I was the over-sized cargo shorts in the back row, on the aisle. I was the Fidel Castro shirt-jacket, pressed up tightly against the wall, eyes closed, mouthing every word. I apologize for playing so much air bass guitar, and so flamboyantly. I couldn’t help myself.

I was the shaggy haired guy too big to miss that you didn’t see. I was not alone, but with no one.

A few years before kids my age would learn of places called Pakistan and Afghanistan, the Khyber Pass Pub, at the time one of the best small music rooms in Philly, graciously booked an entire night of music dedicated to the bands on my fledgling record label. I giddily scooped up both of the city’s free weekly alternative rags on that Wednesday and Thursday to cut out the venue’s 1/4 page ads featuring their look-ahead show calendar. I tacked the black and white squares to my apartment wall, newsprint smudges of hubris on my pudgy 22-year-old fingertips, and stared at ‘MINDWALK RECORDS NIGHT’ for hours. It’s not like I had anything else to do. Not even the aggressiveness of typesetter’s caps-lock could dim the light that flooded into my heart. The legitimacy I didn’t know I craved had been, on a small scale, achieved. I mean, it was only a Wednesday night — my vanity was held solidly in check — but it was MY Wednesday night. The show was okay, the crowd decent for a midweek, and the music solid if unspectacular. It’s likely that no one else remembers being inside that room on that evening, and that’s okay, I have it stored away for safe keeping. My two brothers, both older than me, certainly don’t remember that Wednesday night, MINDWALK RECORDS NIGHT, because neither of them showed up. I had no expectations that either would walk through the pub’s door, a¬†mighty piece of oak that wouldn’t have been out of place in the Hobbit’s Shire. My siblings each lived less than a half an hour away from me standing inside the Khyber, just across the river in Jersey. But it wasn’t their kind of music and I wasn’t their kind of brother. I was not alone, but with no one.

In meeting the woman who’d later agree to become my wife, I found another adult with whom to root for teams and swoon over bands, to sit beside my cargo shorts in the back rows of art house movie theaters. Maybe even to make out with me back there. And now, decades removed from MINDWALK RECORDS NIGHT, and quite by accident, I’ve stumbled into a new band of brothers, drawn together not by blood or shared memories but by the universal experiences of being spit up upon, stumbling out of bed for midnight feedings, and stepping down on stray LEGO bricks in the darkness of night. We fancy ourselves storytellers, chronicling the oft disrespected path of modern fatherhood. We spin yarns, some sad, some funny, some irritating, and some game-changing. And once a year we brothers come together under the Dad 2.0 banner to be merry, talk, listen, and learn. Toasts are made, drinks flow, but no one is making out with anyone, at least not that I could see. Sometimes, while surrounded by those talented men, I feel that tinge of stranger again, that I am on the outside looking in, a foreigner in their land of fruit and honey, but these are guys quick to correct such misnomers. I am welcome and I am home. I am their kind of brother.

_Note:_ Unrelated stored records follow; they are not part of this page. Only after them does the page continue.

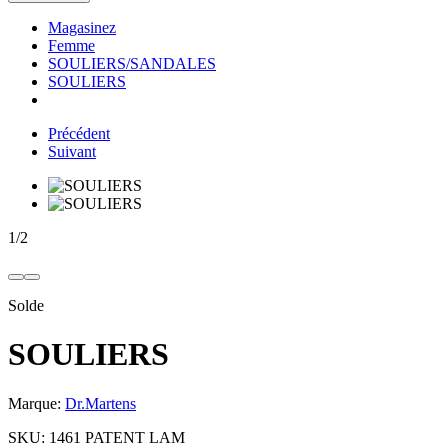
Magasinez
Femme
SOULIERS/SANDALES
SOULIERS
Précédent
Suivant
1
/
2
Solde
SOULIERS
Marque:
Dr.Martens
SKU:
1461 PATENT LAM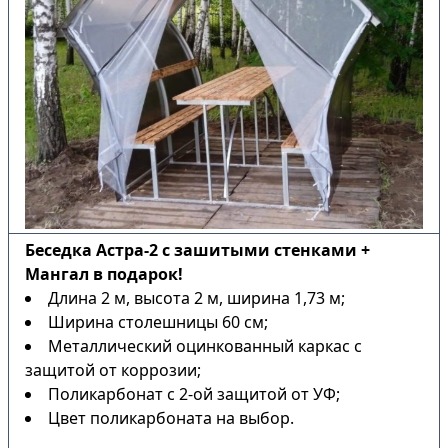
Беседка Астра-2 с зашитыми стенками +
Мангал в подарок!
Длина 2 м, высота 2 м, ширина 1,73 м;
Ширина столешницы 60 см;
Металлический оцинкованный каркас с
защитой от коррозии;
Поликарбонат с 2-ой защитой от УФ;
Цвет поликарбоната на выбор.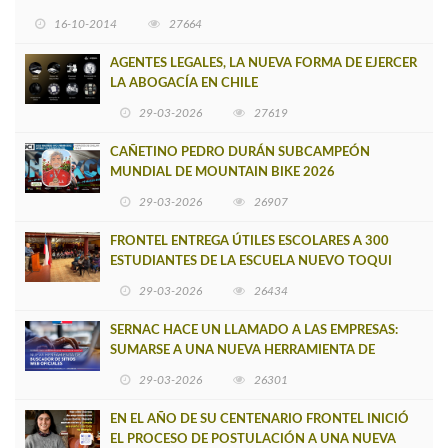
16-10-2014
27664
AGENTES LEGALES, LA NUEVA FORMA DE EJERCER
LA ABOGACÍA EN CHILE
29-03-2026
27619
CAÑETINO PEDRO DURÁN SUBCAMPEÓN
MUNDIAL DE MOUNTAIN BIKE 2026
29-03-2026
26907
FRONTEL ENTREGA ÚTILES ESCOLARES A 300
ESTUDIANTES DE LA ESCUELA NUEVO TOQUI
CAUPOLICÁN DE CAÑETE
29-03-2026
26434
SERNAC HACE UN LLAMADO A LAS EMPRESAS:
SUMARSE A UNA NUEVA HERRAMIENTA DE
BUSCADOR DE SITIOS WEB OFICIALES
29-03-2026
26301
EN EL AÑO DE SU CENTENARIO FRONTEL INICIÓ
EL PROCESO DE POSTULACIÓN A UNA NUEVA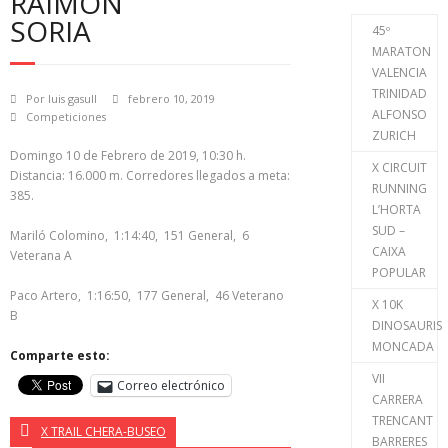
RAIMON
SORIA
45º
MARATON
VALENCIA
TRINIDAD
Por
luis gasull
febrero 10, 2019
ALFONSO
Competiciones
ZURICH
Domingo 10 de Febrero de 2019, 10:30 h.
X CIRCUIT
Distancia: 16.000 m. Corredores llegados a meta:
RUNNING
385.
L’HORTA
SUD –
Mariló Colomino, 1:14:40, 151 General, 6
CAIXA
Veterana A
POPULAR
Paco Artero, 1:16:50, 177 General, 46 Veterano
X 10K
B
DINOSAURIS
MONCADA
Comparte esto:
VII
Correo electrónico
CARRERA
TRENCANT
X TRAIL CHERA-BUSEO
BARRERES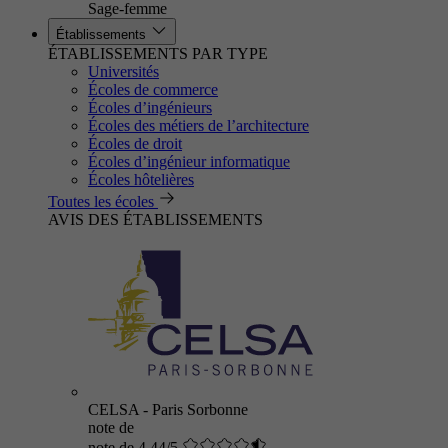
Sage-femme
Établissements
ÉTABLISSEMENTS PAR TYPE
Universités
Écoles de commerce
Écoles d’ingénieurs
Écoles des métiers de l’architecture
Écoles de droit
Écoles d’ingénieur informatique
Écoles hôtelières
Toutes les écoles
AVIS DES ÉTABLISSEMENTS
CELSA - Paris Sorbonne
note de
note de 4.44/5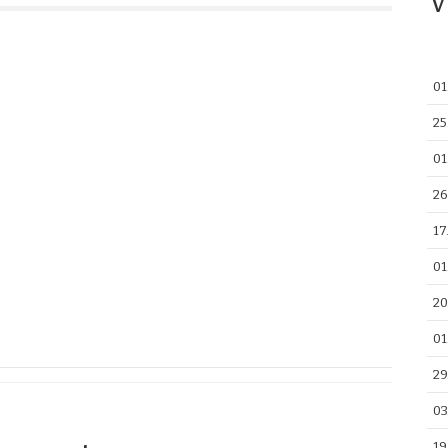
V
01
25
01
26
17
01
20
01
29
03
19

At the end of last month, we brothers gathered again, this time in the frenetic mayhem of the Big Easy. There, a few steps off Bourbon St on St Peters, is an American music landmark, Preservation Hall, and it is there that I had longed to be for so many years. Just before my phone died for the 3rd or 4th time during the weekend, I discovered that a few sets were scheduled with the Preservation Hall Allstar Band on the final night of the Summit. I considering heading there alone, quietly ditching the crew that would most certainly look to live it up in bars on Bourbon one last time as a fitting bon voyage to that mystical city. I wouldn’t have been terribly missed and I was more than accustomed to that kind of lovely but lonely night. Instead, I decided to be vulnerable and talk about the magic of Preservation Hall, a small room where real American music is still made for a fortunate few each and every evening. I told my fellow bloggers and authors and speakers that I was going to the late show, the 10:15pm set. I told them that it’s suggested you get in line at 9:30pm to ensure entrance for that last set. I was sure this would be the nail in the coffin, that no one would give up that much time to see and hear jazz in a tiny room with no bar, with me. In my experience, this whole exercise would amount to me talking too much, showing too much of the passion for music that burns inside me and that draws strange looks from those for whom such intensity is a stranger on a subway car. In my experience, I’d end up not alone but with no one.

Only, that’s not what happened at all. A big group, some 15 or so people from the Dad 2.0 Summit, made their way to Preservation Hall on that Saturday night after eating their final New Orleans meal in restaurants across the city. Each arrived on or shortly after 9:30pm — just as I’d said would be necessary. Each handed over $20 cash money at the door and took in one of the great American music experiences on offer in the whole of the country. One hundred people and the experience of a lifetime. Fifteen dad bloggers, speakers and authors and me inside a tiny landmark together. I was not alone, I was with my brothers.